== ENTRIES PROVIDED ==
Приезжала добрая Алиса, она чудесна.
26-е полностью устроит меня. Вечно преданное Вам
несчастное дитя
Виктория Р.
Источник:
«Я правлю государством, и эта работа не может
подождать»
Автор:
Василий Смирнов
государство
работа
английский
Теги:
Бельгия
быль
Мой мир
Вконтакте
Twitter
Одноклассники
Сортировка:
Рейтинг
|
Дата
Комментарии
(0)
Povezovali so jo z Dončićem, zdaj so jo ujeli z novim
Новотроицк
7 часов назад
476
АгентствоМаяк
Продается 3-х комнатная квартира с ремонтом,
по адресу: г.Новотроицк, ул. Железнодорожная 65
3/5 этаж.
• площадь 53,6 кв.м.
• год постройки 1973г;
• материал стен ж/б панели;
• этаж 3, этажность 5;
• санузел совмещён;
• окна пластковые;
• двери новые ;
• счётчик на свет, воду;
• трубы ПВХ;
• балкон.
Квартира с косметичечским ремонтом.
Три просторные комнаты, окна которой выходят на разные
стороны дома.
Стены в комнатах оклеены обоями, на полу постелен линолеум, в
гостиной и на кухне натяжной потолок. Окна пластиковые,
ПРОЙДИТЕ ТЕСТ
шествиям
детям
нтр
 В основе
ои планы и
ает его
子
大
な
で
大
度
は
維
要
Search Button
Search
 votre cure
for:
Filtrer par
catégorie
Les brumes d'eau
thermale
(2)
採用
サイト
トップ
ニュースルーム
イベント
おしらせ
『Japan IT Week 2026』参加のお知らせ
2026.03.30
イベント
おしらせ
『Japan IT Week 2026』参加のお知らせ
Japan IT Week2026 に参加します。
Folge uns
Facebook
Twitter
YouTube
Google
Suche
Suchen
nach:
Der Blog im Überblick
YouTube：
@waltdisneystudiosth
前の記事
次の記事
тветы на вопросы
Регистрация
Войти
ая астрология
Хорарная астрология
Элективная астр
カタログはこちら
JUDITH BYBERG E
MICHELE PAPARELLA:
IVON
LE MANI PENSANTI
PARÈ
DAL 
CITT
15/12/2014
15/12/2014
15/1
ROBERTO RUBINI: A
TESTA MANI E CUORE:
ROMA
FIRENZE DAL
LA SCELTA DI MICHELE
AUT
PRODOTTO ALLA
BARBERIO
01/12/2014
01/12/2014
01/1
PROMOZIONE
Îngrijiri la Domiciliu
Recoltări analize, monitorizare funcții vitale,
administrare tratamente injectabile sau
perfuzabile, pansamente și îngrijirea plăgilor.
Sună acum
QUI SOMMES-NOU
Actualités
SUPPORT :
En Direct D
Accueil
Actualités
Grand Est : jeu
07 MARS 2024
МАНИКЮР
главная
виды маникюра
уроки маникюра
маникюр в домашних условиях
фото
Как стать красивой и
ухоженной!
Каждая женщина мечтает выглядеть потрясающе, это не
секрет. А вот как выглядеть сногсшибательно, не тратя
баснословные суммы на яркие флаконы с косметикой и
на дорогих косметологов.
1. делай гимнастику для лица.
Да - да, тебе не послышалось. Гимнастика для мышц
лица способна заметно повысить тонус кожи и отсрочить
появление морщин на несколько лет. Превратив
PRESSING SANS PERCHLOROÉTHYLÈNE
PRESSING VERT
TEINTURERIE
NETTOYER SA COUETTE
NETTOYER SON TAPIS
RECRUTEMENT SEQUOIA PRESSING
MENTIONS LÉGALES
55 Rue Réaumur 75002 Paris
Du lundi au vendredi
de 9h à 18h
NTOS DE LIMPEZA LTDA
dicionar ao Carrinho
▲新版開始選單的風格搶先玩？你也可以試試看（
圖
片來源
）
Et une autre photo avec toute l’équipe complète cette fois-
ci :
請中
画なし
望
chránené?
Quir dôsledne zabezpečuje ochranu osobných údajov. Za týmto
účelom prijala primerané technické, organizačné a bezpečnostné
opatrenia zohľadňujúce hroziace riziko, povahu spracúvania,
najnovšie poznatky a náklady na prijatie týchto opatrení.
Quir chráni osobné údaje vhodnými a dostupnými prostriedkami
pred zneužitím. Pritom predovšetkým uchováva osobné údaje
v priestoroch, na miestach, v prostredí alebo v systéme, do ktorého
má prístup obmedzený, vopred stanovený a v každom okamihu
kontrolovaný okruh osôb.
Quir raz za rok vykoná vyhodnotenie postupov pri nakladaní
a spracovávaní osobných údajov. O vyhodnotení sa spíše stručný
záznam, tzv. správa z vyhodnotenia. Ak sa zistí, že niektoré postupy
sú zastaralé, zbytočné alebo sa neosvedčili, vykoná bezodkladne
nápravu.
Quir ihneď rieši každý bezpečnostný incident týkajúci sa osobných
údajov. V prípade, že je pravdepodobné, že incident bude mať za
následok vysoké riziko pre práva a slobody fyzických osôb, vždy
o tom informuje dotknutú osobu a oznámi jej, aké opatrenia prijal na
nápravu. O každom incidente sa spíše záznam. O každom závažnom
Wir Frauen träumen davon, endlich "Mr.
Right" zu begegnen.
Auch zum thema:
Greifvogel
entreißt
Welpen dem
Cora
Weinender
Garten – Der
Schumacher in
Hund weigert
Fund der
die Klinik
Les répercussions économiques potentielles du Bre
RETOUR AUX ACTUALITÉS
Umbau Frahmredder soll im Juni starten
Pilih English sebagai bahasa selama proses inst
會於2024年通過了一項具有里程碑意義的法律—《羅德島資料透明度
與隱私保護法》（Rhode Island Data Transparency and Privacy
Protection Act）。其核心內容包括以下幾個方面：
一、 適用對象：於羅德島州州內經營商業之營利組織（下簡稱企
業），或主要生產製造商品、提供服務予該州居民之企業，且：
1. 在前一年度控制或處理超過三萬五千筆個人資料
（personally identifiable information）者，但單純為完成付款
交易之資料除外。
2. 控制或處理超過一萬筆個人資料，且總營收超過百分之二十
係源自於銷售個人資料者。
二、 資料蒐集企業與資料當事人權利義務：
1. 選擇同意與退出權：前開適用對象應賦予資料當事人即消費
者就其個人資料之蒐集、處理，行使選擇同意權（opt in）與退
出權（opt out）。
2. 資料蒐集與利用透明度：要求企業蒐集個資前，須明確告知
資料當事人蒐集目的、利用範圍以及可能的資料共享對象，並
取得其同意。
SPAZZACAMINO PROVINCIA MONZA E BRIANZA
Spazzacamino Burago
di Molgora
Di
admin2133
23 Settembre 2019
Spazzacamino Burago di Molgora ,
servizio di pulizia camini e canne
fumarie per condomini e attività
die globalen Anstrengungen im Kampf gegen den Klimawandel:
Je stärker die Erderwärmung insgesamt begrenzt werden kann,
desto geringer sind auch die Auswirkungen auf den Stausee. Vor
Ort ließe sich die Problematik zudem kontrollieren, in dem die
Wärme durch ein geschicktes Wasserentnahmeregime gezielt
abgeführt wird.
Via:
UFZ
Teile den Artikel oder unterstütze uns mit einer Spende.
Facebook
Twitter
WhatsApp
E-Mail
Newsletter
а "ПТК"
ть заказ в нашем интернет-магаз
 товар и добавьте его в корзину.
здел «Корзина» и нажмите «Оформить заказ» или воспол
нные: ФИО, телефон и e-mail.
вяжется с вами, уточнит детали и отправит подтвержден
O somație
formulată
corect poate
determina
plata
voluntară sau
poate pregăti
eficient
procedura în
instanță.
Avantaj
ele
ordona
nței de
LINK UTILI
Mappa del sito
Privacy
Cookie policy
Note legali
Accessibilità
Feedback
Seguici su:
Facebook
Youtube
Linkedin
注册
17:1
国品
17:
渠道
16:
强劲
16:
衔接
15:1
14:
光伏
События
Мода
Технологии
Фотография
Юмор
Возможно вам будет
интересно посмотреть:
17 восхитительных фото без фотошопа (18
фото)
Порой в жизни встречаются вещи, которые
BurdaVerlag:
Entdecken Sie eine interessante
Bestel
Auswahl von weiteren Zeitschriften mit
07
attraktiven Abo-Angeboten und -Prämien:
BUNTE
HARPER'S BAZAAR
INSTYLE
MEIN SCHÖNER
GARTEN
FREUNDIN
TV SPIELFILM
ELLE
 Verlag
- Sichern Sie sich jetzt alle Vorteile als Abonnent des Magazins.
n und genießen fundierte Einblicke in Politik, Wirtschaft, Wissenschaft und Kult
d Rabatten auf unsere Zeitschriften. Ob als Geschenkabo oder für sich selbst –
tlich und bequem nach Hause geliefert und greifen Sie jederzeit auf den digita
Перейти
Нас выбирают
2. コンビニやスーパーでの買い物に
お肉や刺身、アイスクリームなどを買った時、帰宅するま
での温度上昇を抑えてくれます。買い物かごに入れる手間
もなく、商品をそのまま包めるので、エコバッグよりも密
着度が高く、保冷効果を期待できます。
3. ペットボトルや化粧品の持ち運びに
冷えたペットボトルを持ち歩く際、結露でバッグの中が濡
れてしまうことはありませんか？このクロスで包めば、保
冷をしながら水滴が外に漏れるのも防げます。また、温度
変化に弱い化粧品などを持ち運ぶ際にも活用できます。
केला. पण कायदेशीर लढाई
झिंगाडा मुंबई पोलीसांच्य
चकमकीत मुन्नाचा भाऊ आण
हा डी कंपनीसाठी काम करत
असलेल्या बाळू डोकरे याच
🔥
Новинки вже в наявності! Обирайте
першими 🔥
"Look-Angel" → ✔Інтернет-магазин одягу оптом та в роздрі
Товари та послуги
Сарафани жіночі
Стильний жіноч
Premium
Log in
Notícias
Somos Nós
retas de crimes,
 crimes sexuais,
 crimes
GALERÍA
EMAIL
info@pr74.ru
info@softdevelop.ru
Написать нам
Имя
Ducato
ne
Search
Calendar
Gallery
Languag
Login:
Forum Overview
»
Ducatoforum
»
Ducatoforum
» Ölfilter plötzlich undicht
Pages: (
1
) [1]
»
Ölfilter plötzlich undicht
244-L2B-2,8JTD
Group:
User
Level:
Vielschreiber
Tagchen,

== WHAT YOU SHOULD DO ==
Wherever the word "заказ" turns up in the records above, copy the line that holds it.

== THE COMPLETED TASK ==
ть заказ в нашем интернет-магаз
здел «Корзина» и нажмите «Оформить заказ» или воспол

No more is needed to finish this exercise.